The majority of those incensed over the campaign, however, presumed the most obvious (which is not always correct), while pointing to the uncanny similarity between the word ‘sauvage’ and the English ‘savage’.
Someone on the Dior creative team: Hey, since the fragrance is called Sauvage, let's make it Indian-themed! Ya know cause Indians are wild and savage ! Johnny Depp: SOUNDS GREAT!— Johnny Depp Sucks. (@SaltyLilOjibwe) August 31, 2019
They've got a cutting-edge marketing team over there at @Dior which, in the year 2019, came up the brilliant idea of calling Native Americans "savage" but making it all fancy and sophisticated by doing so in French. pic.twitter.com/fRtxpYvEk0— Max Kennerly (@MaxKennerly) August 30, 2019
“Using Native American people and imagery to market a cologne whose name means ‘Savage’ is completely out of pocket,” a user wrote in one of the most-shared tweets.
“There’s no way in hell that Dior didn’t know that it was inappropriate to equate Native Americans as savages. They know what they’re doing. It’s purposeful,” another chimed in.
There's no way in hell that Dior didn't know that it was inappropriate to equate Native Americans as savages. They know what they're doing. It's purposeful.— ⚔️Kat Blaque⚔️ (@kat_blaque) August 30, 2019
Some members of the indigenous community have joined the criticism, with one Twitterer, who identifies as a member of a Seminole Tribe, accusing the Hollywood star and the long-time face of the perfume of “profiting off a racist reference.”

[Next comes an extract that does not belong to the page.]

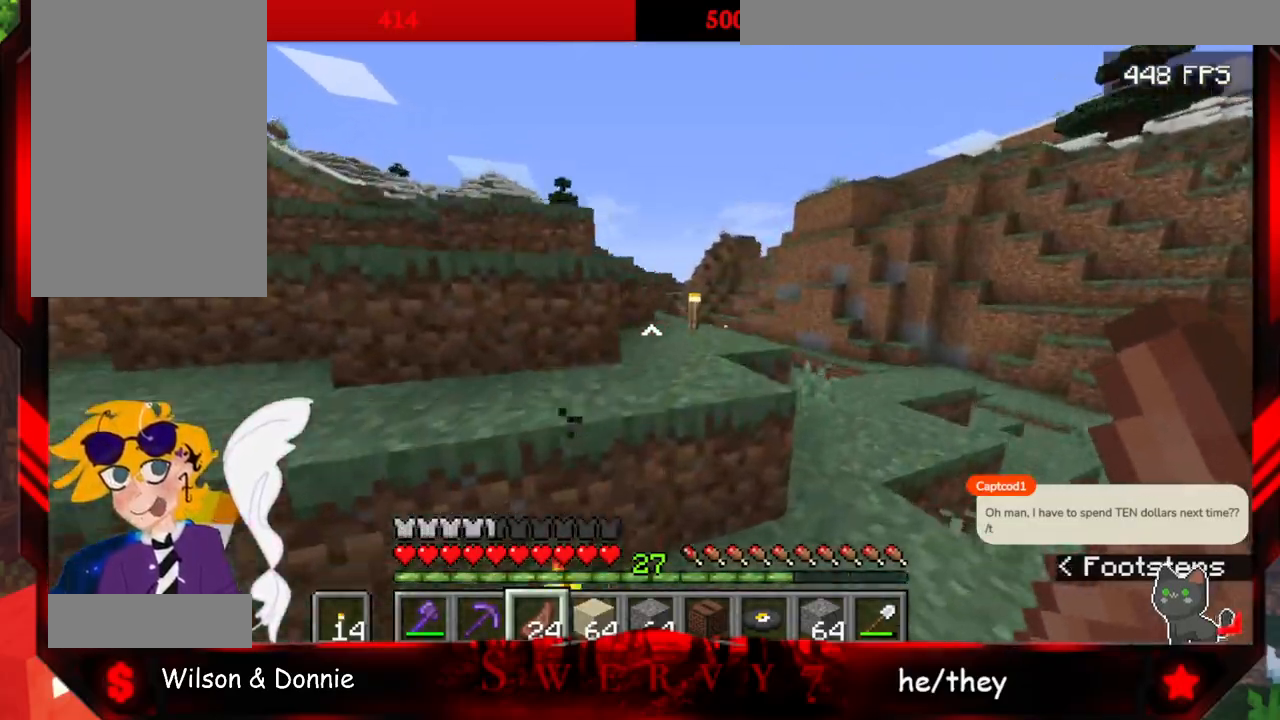
{"keys": ["d", "space", "w"], "mouse": [], "events": []}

Man. Wish I could be happy about this but this is perpetuating indigenous culture. The name “Sauvage” ring a bell? Savage.. ..This is a colab with Johnny Depp and Dior by the way. @Diorpic.twitter.com/42eEgHIGfq— Dyami Thomas (@DyamiThomas) August 30, 2019
In fact, it’s possible that Dior knew that the video would enrage the politically correct hordes lurking on social media – thus increasing the ad’s reach.

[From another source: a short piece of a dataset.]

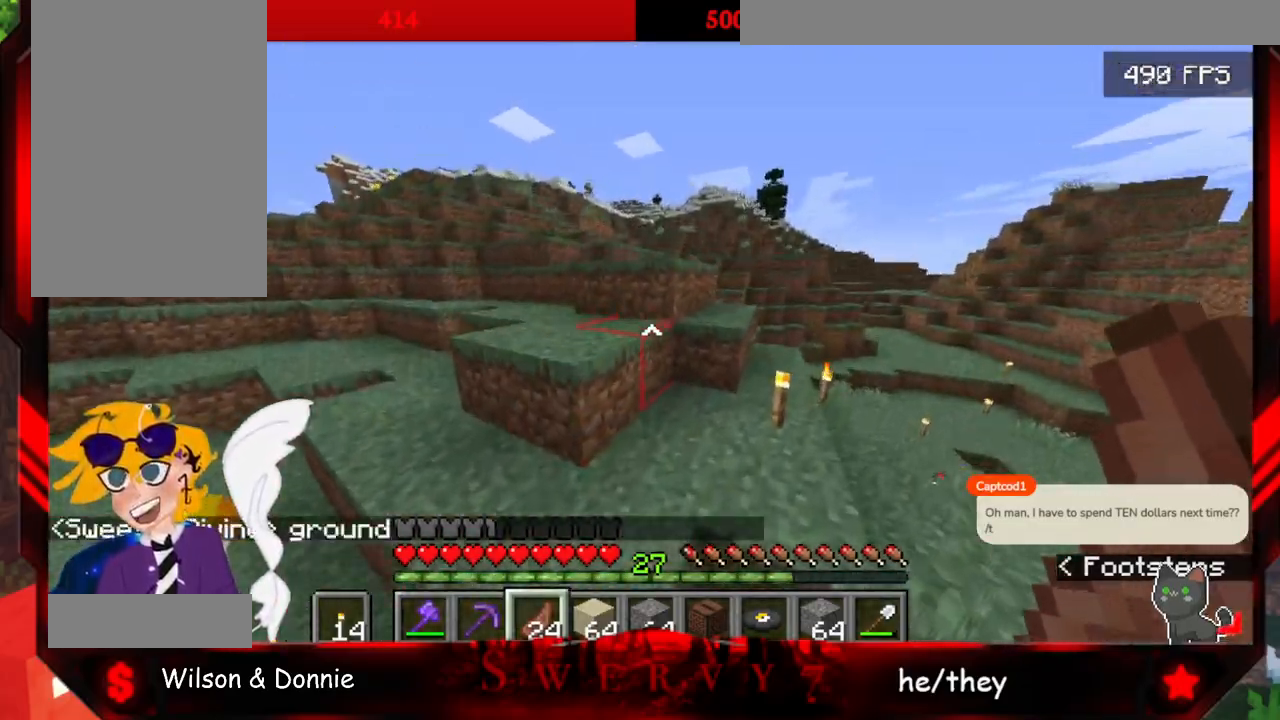
{"keys": ["d", "space", "w"], "mouse": [], "events": [[33, "d", "up"], [383, "d", "down"]]}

“Our aim was hopefully that the controversy would do exactly what it’s done on social media and raise people’s awareness,” AIO executive director Laura Harris told AP.
Reasons why your outrage over the Dior Sauvage ad is invalid and ridiculous:- Natives participated in the creation of the ad.- Johnny Depp is part indigenous.- They did not mock or make fun of the culture. - It was a homage. - And finally, the meaning of Sauvage: pic.twitter.com/eqAKDh94Cx— ▪haley▪ (@sparrabitch) August 30, 2019
There were also those who came to Depp’s and Dior’s defense, noting that the perfume is said to have been inspired by Christian Dior’s friend, Australian fashion publicist Percy Savage, hence its peculiar name. ‘Eau Sauvage’ was introduced by the perfumery line of the famed fashion house back in 1966, long before the online cultural wars began.
Others argued that neither the creators of the ad, nor Depp – an honorary member of the Comanche Nation since 2013 – did anything wrong, with the ad itself being a powerful homage to Native Americans.